● **WHAT TO DO**
• 1. According to the ridge regression derivation, what closed-form expression for w* follows from setting the derivative to zero?
• 2. Continue the ridge regression notes from their final line, which relates Nλ to the error and prior variances.

● **SOURCE EXTRACT**
>> begin

# CA 1

## 1.a Closed form solution of Ridge Regression
We need to minimise 

$Min_w\;\left(\frac{1}{N}\sum_i||x_i^Tw-y_i||^2+\lambda||w||^2\right)$<br>
$=Min_w\;\left(\sum_i||x_i^Tw-y_i||^2+\alpha||w||^2\right)$, where $\alpha = N\lambda.$<br>

$w^*=ArgMin_w\,\left(||w^TX-Y||^2+\alpha||w||^2\right)$, where $X=[x_1\ x_2\ ...],Y=[y_1\ y_2\ ...]$.
<br> <br> Taking derivative w.r.t $w$ and equating it to zero gives

$2X(w^⊤X-Y)^T+2\alpha w=0$<br>
$\Rightarrow XX^Tw-XY^T+\alpha wI=0$<br>
$\Rightarrow w^* =\left(XX^T+\alpha I\right)^{-1}XY^T$<br>

<br> If we assume an error variance of $\sigma_1^2$ and a prior variance $\sigma_2^2$, then $Nλ = \alpha=\sigma_1^2\big/\sigma_2^2$.

>> end

● **DATASET EXTRACT**
>> begin

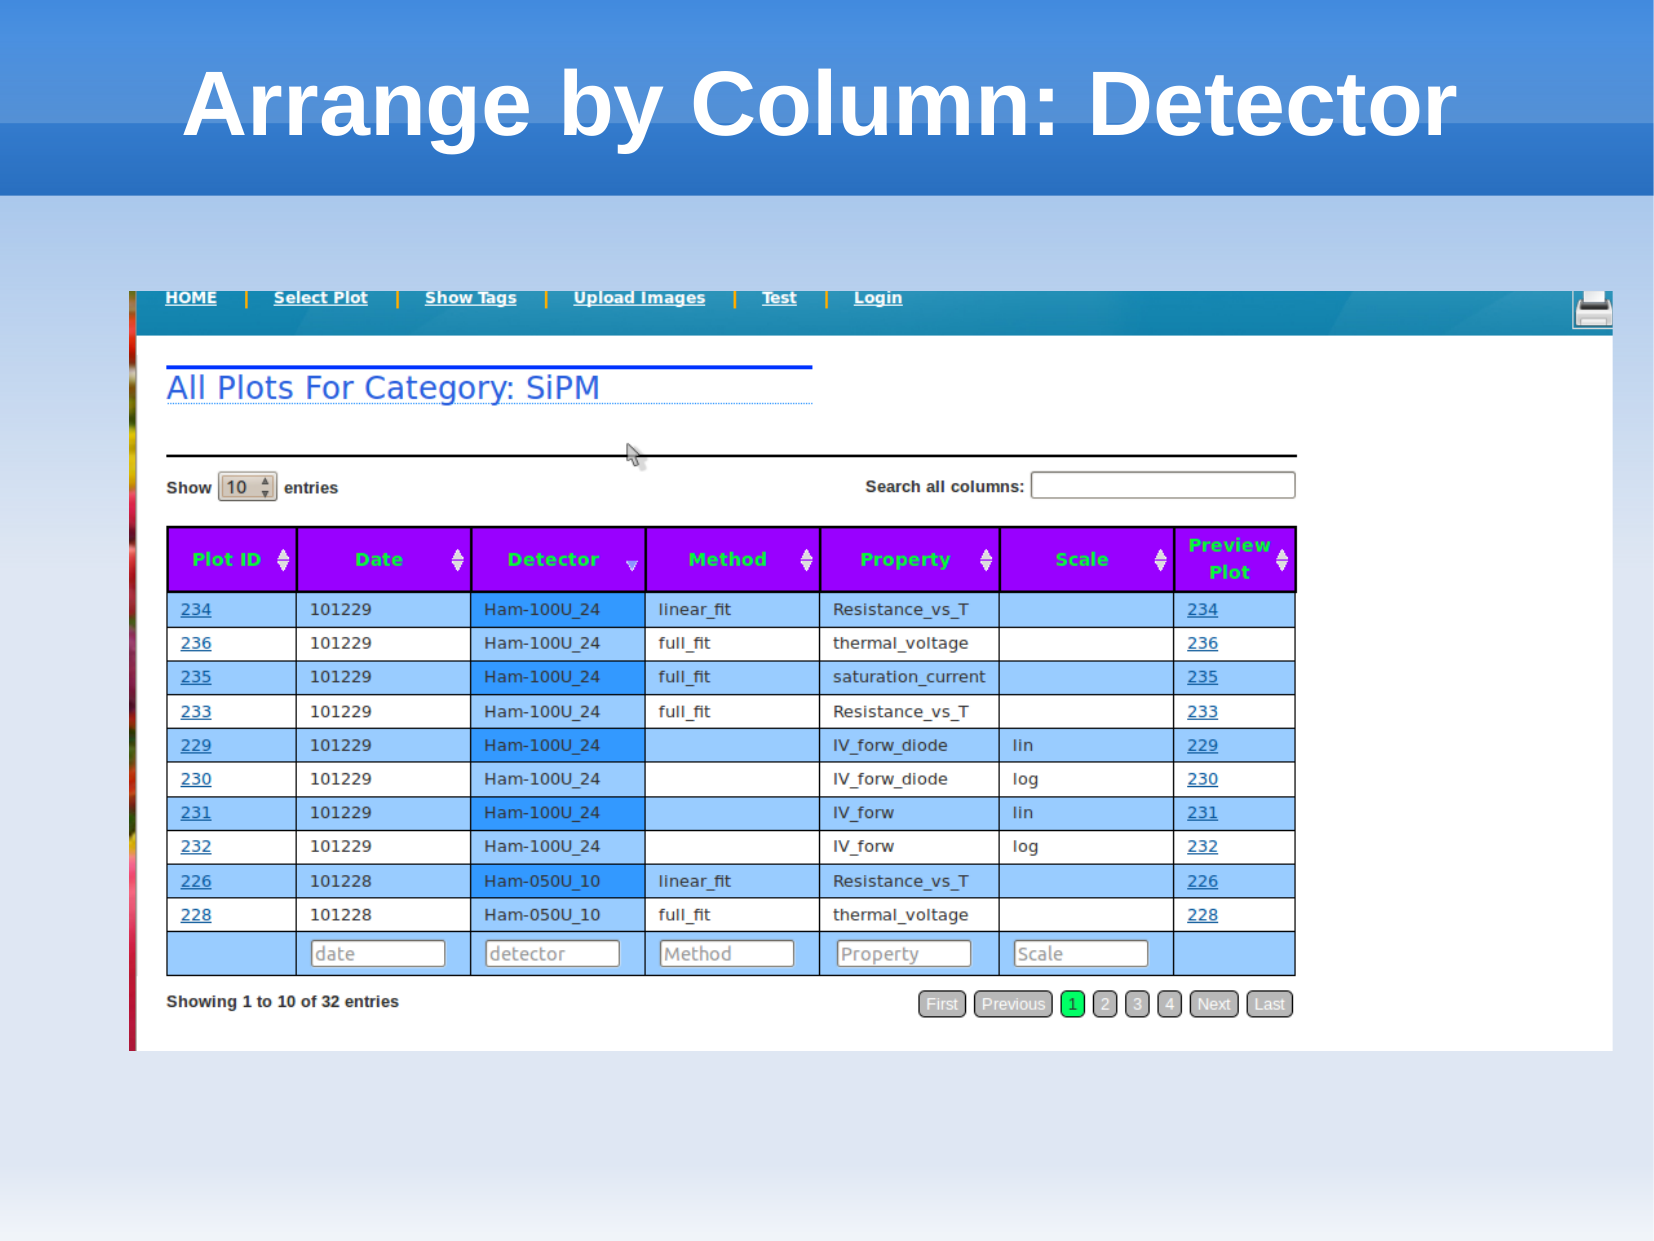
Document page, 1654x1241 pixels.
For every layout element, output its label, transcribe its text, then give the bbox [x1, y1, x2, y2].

picture [0, 0, 1654, 1241]
title Arrange by Column: Detector [76, 0, 1565, 208]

>> end

● **RESULTS BY TASK**
• 1. w* = (XX^T + αI)^{-1} X Y^T

• 2.
<br><br>
## 1.b Household power dataset

In [None]:
import pandas as pd
import numpy as np
import time as tm

giturl = 'https://raw.githubusercontent.com/vnmo/MLon/main/CA1_1b_householdPower_cleanedData.csv'
data  = pd.read_csv(giturl)

# This is a cleaned data using MATLAB for easiness.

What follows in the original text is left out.